しかしりんごにも果実(真果)があります。真果の定義は「受精後に種子の形成と合わせて子房のみが成熟・肥大し、その中に種子が含まれている果実」ということから、私たちが芯と呼んで捨ててしまうところがりんごの本当の果実です。

りんごについて

りんごのおしりの方にギザギザとしたものがありますが、これはガクの名残です。また半分に切った時にガクの内側に見える尖ったようなものは雄しべの名残です。

りんごのガクの名残

では次に真果を食べている果物について書いてみましょう。

みかん

みかんはミカン科ミカン属の常緑低木で果樹になりますので果実です。みかんにはいろいろな品種がありますが、日本でみかんというと、皮が薄くてむきやすく食べやすいのが特徴の温州みかんのことを指しています。

この温州みかんという名前は、柑橘の産地である中国浙江省の温州市にあやかって江戸時代の後半に付けられました。しかし温州みかんの発祥は日本の薩摩地方(鹿児島県)の長島だと考えられていて、中国の温州市から伝来したわけではないようです。

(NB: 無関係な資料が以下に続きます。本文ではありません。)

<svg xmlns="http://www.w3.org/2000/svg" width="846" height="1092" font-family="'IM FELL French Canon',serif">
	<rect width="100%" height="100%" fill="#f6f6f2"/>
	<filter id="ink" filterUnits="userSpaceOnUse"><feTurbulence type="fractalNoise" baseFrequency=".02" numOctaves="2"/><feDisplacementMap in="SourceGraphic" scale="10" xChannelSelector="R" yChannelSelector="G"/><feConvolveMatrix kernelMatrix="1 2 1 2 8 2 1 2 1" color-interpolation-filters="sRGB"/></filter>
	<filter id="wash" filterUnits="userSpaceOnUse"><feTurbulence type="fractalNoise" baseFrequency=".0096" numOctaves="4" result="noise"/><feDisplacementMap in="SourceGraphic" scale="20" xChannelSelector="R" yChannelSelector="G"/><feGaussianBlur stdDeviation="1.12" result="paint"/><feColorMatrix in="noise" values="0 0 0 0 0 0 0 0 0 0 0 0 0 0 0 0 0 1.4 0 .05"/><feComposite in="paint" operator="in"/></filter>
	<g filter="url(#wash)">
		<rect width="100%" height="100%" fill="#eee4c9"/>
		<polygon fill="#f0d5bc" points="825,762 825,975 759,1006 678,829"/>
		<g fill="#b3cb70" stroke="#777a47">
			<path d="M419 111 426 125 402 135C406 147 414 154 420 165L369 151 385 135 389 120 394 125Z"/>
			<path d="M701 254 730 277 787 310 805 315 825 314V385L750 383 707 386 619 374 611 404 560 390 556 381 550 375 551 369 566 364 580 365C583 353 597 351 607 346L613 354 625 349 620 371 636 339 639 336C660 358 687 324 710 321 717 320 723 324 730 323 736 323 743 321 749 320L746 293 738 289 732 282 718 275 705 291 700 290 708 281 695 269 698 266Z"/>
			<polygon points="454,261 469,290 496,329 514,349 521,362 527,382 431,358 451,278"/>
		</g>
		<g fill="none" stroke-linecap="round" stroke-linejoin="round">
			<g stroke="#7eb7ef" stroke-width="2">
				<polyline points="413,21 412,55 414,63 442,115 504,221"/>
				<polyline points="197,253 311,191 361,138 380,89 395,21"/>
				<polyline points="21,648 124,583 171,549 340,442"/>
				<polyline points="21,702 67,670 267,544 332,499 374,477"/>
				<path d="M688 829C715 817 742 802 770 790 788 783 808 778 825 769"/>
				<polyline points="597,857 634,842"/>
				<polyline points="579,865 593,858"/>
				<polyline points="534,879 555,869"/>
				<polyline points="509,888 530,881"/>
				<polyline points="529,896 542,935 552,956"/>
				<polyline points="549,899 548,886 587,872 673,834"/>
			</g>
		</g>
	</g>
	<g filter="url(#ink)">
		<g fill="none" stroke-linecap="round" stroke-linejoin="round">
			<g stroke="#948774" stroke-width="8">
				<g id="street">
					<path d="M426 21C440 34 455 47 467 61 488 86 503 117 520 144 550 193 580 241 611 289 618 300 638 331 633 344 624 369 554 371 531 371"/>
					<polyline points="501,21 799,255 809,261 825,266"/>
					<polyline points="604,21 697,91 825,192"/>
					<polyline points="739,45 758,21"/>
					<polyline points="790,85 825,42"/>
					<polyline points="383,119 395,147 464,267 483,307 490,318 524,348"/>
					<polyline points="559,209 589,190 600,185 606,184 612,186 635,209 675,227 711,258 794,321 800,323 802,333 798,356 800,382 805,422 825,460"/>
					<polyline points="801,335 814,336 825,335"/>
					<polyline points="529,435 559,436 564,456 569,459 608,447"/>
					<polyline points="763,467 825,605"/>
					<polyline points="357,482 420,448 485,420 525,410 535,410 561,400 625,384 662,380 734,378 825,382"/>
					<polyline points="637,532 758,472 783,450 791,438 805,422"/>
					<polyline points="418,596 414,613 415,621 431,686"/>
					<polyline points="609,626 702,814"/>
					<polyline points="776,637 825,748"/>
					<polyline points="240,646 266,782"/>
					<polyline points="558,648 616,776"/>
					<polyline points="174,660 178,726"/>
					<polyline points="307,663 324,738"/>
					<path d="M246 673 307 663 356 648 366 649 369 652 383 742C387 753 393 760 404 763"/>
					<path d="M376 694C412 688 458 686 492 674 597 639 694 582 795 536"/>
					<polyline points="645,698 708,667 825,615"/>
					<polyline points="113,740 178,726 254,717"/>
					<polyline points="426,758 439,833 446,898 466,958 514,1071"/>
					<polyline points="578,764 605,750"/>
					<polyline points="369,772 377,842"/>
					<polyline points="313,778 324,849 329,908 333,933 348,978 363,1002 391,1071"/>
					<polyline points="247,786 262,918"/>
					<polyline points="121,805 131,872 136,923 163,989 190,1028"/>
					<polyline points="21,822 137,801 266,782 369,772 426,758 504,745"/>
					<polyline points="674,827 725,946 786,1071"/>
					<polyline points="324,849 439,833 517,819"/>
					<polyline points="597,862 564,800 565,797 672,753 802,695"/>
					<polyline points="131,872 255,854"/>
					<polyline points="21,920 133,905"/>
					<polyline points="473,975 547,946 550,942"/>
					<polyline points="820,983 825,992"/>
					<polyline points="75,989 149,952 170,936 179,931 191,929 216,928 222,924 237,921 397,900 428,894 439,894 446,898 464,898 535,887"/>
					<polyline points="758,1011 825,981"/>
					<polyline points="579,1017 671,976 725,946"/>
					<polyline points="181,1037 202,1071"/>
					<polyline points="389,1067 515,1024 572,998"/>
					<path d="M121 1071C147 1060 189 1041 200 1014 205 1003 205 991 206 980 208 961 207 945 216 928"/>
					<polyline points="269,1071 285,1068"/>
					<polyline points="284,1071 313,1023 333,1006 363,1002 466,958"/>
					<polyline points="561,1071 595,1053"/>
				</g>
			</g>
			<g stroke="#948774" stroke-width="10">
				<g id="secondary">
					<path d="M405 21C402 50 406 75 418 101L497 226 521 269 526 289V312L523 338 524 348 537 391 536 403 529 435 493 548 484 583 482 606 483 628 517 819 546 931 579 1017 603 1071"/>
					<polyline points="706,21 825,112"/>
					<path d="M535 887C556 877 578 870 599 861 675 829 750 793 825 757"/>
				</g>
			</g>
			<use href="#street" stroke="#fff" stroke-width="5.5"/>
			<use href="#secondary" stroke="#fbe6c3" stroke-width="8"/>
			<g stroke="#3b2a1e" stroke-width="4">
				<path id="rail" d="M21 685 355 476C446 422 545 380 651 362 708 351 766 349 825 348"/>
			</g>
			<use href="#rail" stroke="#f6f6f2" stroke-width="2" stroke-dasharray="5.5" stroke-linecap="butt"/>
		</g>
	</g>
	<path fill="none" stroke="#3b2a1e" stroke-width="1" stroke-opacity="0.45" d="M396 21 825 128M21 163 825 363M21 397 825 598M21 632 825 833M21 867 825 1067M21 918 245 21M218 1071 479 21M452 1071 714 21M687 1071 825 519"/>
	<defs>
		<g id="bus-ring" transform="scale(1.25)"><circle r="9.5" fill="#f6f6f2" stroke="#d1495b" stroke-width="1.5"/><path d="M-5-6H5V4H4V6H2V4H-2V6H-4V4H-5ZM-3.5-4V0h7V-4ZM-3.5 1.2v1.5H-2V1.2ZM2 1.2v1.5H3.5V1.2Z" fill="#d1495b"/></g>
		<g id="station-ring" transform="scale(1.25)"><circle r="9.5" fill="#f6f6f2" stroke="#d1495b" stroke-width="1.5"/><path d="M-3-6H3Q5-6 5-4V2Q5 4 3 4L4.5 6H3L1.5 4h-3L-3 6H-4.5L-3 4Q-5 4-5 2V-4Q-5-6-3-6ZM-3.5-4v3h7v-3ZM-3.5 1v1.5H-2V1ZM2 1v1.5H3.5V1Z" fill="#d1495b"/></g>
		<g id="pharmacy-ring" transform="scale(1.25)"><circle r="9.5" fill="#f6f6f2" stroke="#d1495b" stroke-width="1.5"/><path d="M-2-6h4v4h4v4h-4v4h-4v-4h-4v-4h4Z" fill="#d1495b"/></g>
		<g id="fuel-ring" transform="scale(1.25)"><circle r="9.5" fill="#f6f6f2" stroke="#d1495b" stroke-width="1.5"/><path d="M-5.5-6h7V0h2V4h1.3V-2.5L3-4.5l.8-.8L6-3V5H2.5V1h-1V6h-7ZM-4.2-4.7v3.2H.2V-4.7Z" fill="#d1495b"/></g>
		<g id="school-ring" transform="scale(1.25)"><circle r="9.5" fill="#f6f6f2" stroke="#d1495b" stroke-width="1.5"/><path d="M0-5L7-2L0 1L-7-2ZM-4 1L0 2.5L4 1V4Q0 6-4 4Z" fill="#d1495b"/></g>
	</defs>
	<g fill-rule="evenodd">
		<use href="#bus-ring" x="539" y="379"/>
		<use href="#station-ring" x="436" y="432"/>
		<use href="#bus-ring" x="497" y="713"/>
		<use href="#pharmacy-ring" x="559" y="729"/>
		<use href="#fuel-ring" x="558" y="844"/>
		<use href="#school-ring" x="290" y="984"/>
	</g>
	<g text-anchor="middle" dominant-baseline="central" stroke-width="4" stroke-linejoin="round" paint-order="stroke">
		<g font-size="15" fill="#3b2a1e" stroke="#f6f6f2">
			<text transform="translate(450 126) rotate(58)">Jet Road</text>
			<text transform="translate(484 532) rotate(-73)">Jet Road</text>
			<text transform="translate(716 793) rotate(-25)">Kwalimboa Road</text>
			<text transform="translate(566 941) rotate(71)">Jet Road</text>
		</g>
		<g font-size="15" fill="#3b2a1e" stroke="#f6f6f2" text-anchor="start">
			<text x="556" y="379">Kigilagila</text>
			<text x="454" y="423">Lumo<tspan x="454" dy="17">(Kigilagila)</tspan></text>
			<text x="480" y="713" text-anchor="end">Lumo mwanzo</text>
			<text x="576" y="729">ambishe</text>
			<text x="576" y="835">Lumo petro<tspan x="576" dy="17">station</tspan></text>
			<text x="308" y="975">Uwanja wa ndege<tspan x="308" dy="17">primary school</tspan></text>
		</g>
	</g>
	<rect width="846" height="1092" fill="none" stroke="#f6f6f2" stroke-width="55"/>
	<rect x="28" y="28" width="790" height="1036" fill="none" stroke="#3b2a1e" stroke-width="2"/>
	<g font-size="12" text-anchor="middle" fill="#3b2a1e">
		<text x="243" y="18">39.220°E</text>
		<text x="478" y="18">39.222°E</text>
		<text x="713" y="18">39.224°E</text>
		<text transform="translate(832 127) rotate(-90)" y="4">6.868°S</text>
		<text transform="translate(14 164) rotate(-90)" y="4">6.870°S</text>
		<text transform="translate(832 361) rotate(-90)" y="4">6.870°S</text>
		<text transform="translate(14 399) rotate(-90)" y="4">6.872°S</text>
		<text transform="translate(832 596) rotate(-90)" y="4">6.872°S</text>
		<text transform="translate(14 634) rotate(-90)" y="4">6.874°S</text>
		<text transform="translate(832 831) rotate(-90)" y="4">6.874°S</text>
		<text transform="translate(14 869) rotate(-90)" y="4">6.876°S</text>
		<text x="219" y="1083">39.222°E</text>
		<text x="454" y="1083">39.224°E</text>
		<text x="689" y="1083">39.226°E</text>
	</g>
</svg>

アメリカをはじめ諸外国では「Satsuma Mandarin(サツマ マンダリン)」と呼ばれています。

みかんのどこを食べている?

みかんは子房が成長したものなので真果です、そして外果皮・中果皮・内果皮から成り立っています。一番外側の剥く皮は外果皮、白い綿のような部分は中果皮、そして薄い皮の部分が内果皮になり、この薄い皮の袋の名前はじょうのうといい、じょうのうの中身を砂じょうといいます。

みかんについて

砂じょうは内果皮に生えた毛が果実を含むようになったもので、私たちは内果皮(じょうのう)と砂じょうを食べていることになります。ただ品種によっては内果皮を取り除いて食べるものもありますので、その場合は砂じょうだけを食べています。

みかんのじょうのうや砂じょう

白い筋は維管束で取り去る人も多いですが、栄養がありますので本当は捨てないほうがいいようです。

外果皮の表面にある小さな点々は油胞といい、これは精油中に含まれる成分のひとつ「リモネン」が含まれていて香りを発生させる他、油汚れなどの洗剤としても利用されています。

果実は果肉を食べているものではありますが、それを植物のどの部分を食べるのかと考えてみると、次に食べようとした時、切りながらじっと見つめ、食べながらまた見つめてしまいそうです。

今回は消費量の多い3種類の果実について書いてみましたが、他にも果実はたくさんありますので調べてみると植物の面白さを感じていただけることでしょう。私もまたの機会に書いてみようと思います。